I hurriedly woke up in the morning. It was already 10 and felt like I got a good sleep after so many sleepless nights. After all,my old Aryan was back which gave me a lot of relief. It was a whole different world for me after I woke up,it was a happy world. I got off my bed,pulled the curtains off the window to let the sunrise lighten up my room. Shilpa woke up as the sun rays fell on her face.
"Good morning Aarohi!"-she said with a huge smile.
"Good morning dear."- I replied.
"What's the plan today? You seem so happy; anything special?"- she asked as she winked at me.
"Yes, I'm very happy today! Finally everything seems sorted out in my life. My tragic love life will get alright soon!"-I said jumping with joy.I could feel the cold breeze coming through the window. I could strongly feel that it's going to rain today;the rains- a sign of our immortal love.
"But wait! Am I forgetting something? Yes! I've to go for the coffee date with Aryan at 11 and I'm already running short of time! It's already 10:15 and I'm still not done with my everyday morning routine."- I screamed.
"Calm down,Aarohi! It's only 10:15,you still have 45 minutes! It's a nearby coffee shop so it'll hardly take 10 minutes to reach there." -Shilpa laughed when she saw me panicking.
"No, I can't calm down! I've to reach there at sharp 11. I don't want to get late even by a single second!" -I said.
I was done with my daily routine and got freshen up. It was then time to select what to wear. I didn't really bother about my wardrobe since childhood. I never gave a second thought about what clothes,shoes, accessories etc. I should wear for any outing. I always used to organize my stuffs well and was happy with whatever I have. But thanks to Aaryan,that day I suddenly became extra concerned about my clothes. I got nervous as of it was my first date! I couldn't decide what to wear when suddenly I got a flashback of the old beautiful memories when he said I look gorgeous in red. Though his favourite colour was blue,he used to be eager to see me in red always.

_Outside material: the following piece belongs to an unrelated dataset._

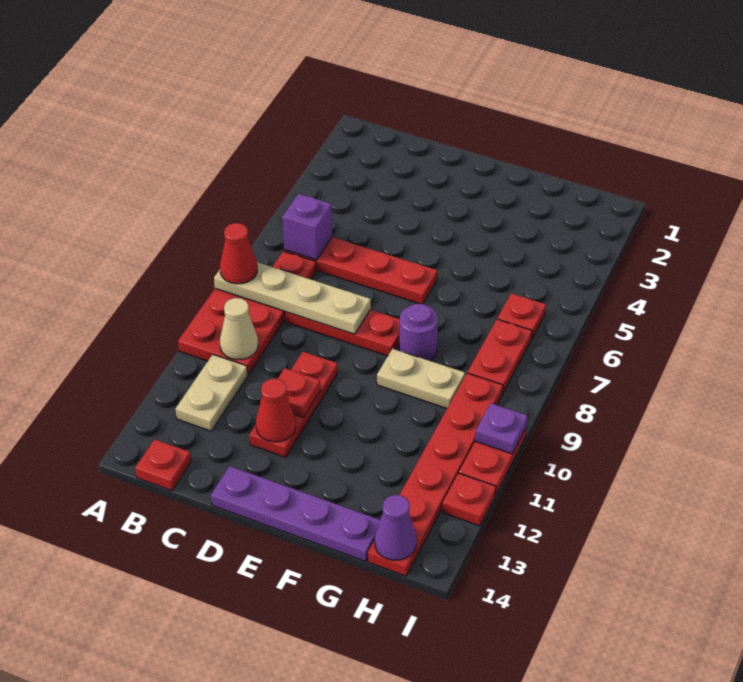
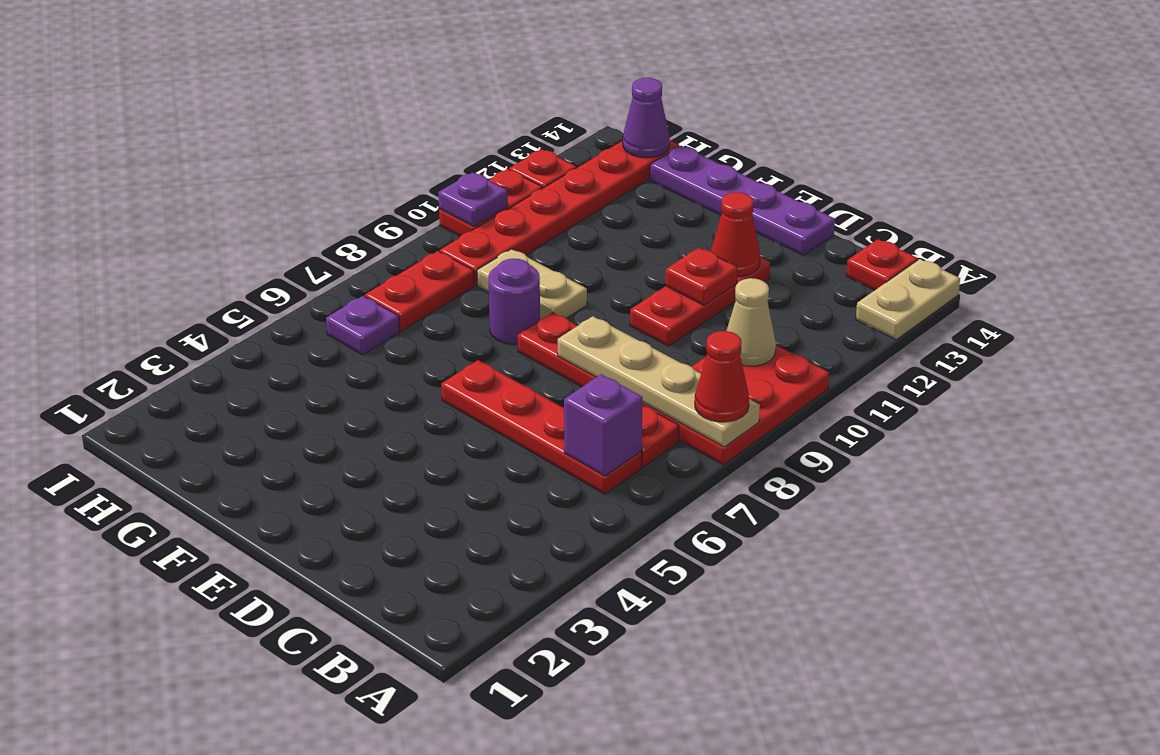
tan plate B11:B12 level 1 -> tan plate A13:A14 level 1
red plate H6 level 1 -> purple plate H6 level 1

I quickly started searching for red clothes in my cupboard. I was getting late so I started throwing out "non- red"clothes to organize my red clothes at one place. But, I ultimately messed up my cupboard. Now the cupboard was empty and the clothes which I organized so well in the cupboard was lying all over the floor scattered everywhere in the room. I could recollect how my mom used to be proud of me when I cleaned up the mess created by my brother now if she saw this side of mine,she would have scolded me.
I finally found a rose red dress I wore only once. I got all dressed up by 10:45. Then I checked my phone,got a text from Aaryan. He was asking whether I'm ready or not. I was going to reply him but then I thought not to reply and give him a on-spot surprise instead. I hurriedly wore those glittery shiny ear rings, picked up my purse,wore my stilletos and opened the door to leave. But accidentally,my phone slipped off my hand. I picked up and checked whether my phone is working or not and it showed up the old messages of Aaryan when I used to message him everyday but he didn't even bother to reply. A tear from my eyes fell on the screen as those messages gave me a flashback of that painful past. Suddenly, everything started appearing dark again in my surroundings. The clouds were gathering in the sky, hiding the sunlight. This time,the rains didn't give me butterflies in my stomach, instead it seemed like a start of heavy storm. Thousands of questions came in my mind. Is he really going to patchup again or he's calling me for coffee for a last meet before final mutual breakup? Was he even serious about our relationship or I was just an option for him among those thousand girls in college? What if he left me again for no reason? There was noone who could answer those questions and I wasn't in a mental state to ask Aaryan to answer these questions and bear his answers. My heart broke again thinking about all this. I forgot about the date and sat beside the half opened door, crying to myself and consoling myself at the same time. I tried to convince myself that whatever I'm thinking about Kartik was wrong,but couldn't. I lied on the floor and got engaged in deep thinking and in depression.
Now,it was 12 noon. Aaryan has been waiting for me since an hour. He tried to call me around 50 times but I didn't want to talk to him so I switched off my phone.